Historic house in Oregon, United States

The Shelton McMurphey Johnson House, in Eugene, Oregon, United States, is a Victorian-era residence that is listed on the National Register of Historic Places. It is named for the three families who called it home over the years. The house is now open for public tours and pre-arranged private events.

==Location==
The house is located at 303 Willamette Street in Eugene, on the south side of Skinner Butte, overlooking the train depot and the city's downtown.

==History==
The Queen Anne-styled house, built in 1888 for T. W. Shelton, was designed by Salem, Oregon architect Walter D. Pugh. It has undergone several modifications, including an enlargement in the 1910s for Robert McMurphey, and a remodel by Curtis and Eva Johnson in 1951, which restored its original turret. The house suffered two major fires, one during its initial construction and a second one in 1950 during the Johnson remodel.

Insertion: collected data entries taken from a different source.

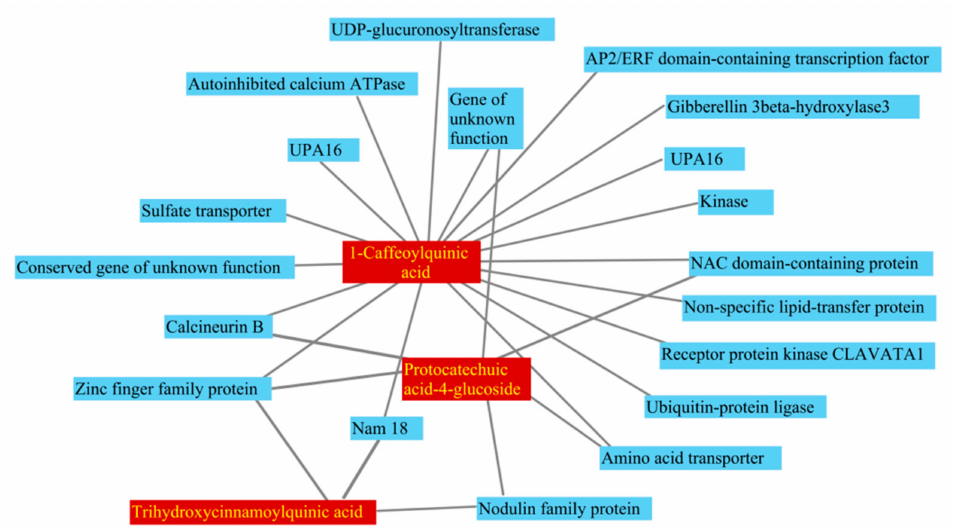
Figure 5. Network of long-distance transport mRNAs and metabolites related to early maturity: the coefficients of determination between long-distance transport mRNAs and metabolites are greater than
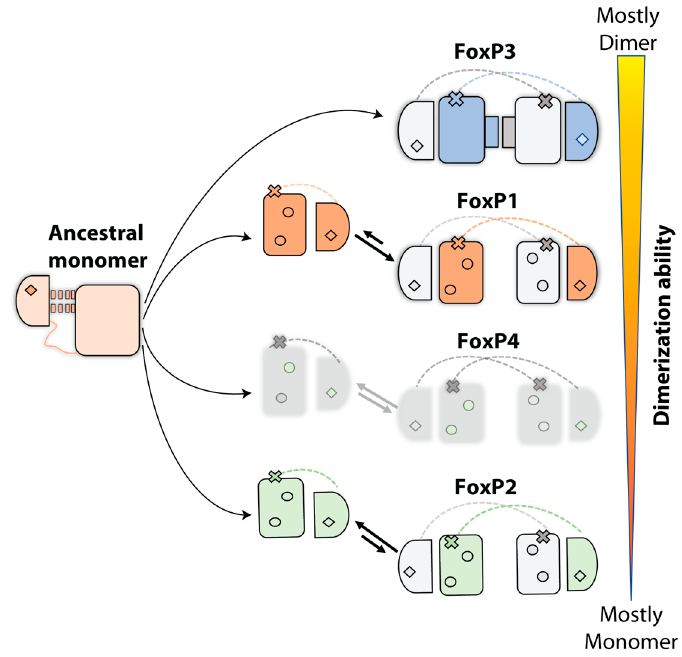
Figure 3. Proposed 3D-DS evolution pathway within the Fox family. An ancestral monomer accu- mulated non-deleterious random mutations (rhombus) before the emergence of 3D-DS in the Fox family. Inside this group, a hydrophobic network that stabilizes the dimerization interface could be considered as residues that favor dimerization, but they are insufficient to enable dimerization by themselves. The conserved Ala39Pro mutation (x) in the hinge region allowed this ancestral monomer to generate 3D-DS dimers within the FoxP subfamily. All residue substitutions from the monomeric ancestor (rhombus) are conserved in the FoxP subfamily, although FoxP3 contains some sequence differences that allow an additional stabilization of the interface formed by helices H 1 and H 2 (small rectangles). FoxP4, a still uncharacterized member of this subfamily, is shown in gray, but its sequence similarity with respect to FoxP1 and FoxP2 suggests that it could have a dimerization propensity within the protein concentration range defined by the dimer dissociation constants of these proteins.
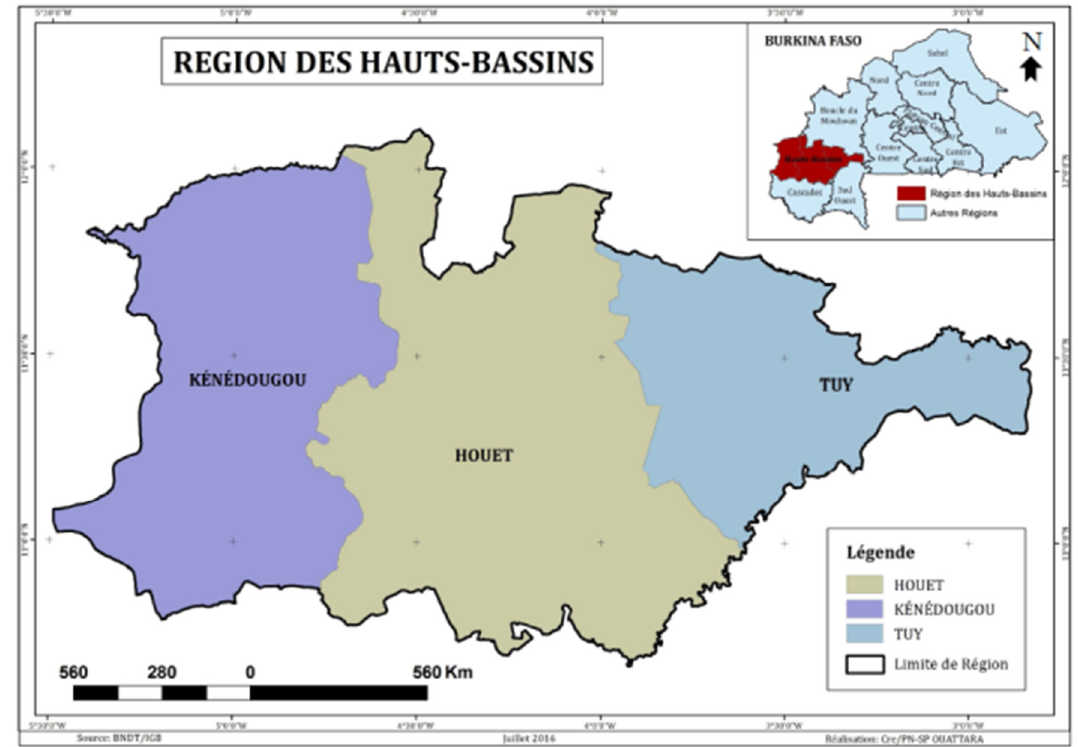
Figure 1. Study area localization (Hauts Bassins region of Burkina Faso).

The house was deeded to Lane County by Eva Johnson in 1976. It is now owned by the City of Eugene and kept open to the public by Shelton McMurphey Johnson Associates, a nonprofit group.

== Architecture and site ==
The Queen Anne-styled house is a recognizable city structure due to its high decorative carved wood, large circular tower, and green exterior paint and trim. The house is two stories tall with a basement and an attic with an estimated 54' x 37' dimension rectangular plan on 1.25 acres of land. The original property site included the house, a barn, and a carriage house. A garage was added later on. Today, only the house exists. New additions include a chicken coop, a greenhouse, and a dog kennel. Many of the original trees and undergrowth still exist on the property today. The total cost of the original project in 1888 was $8,000.

The site of the house is on Skinner Butte. Skinner Butte holds historic significance to the founding of Eugene by settler Eugene Skinner. The 100 acres of land that encompasses the butte provides many recreational activities such as hiking, rock climbing, and the Shelton McMurphy Johnson house museum.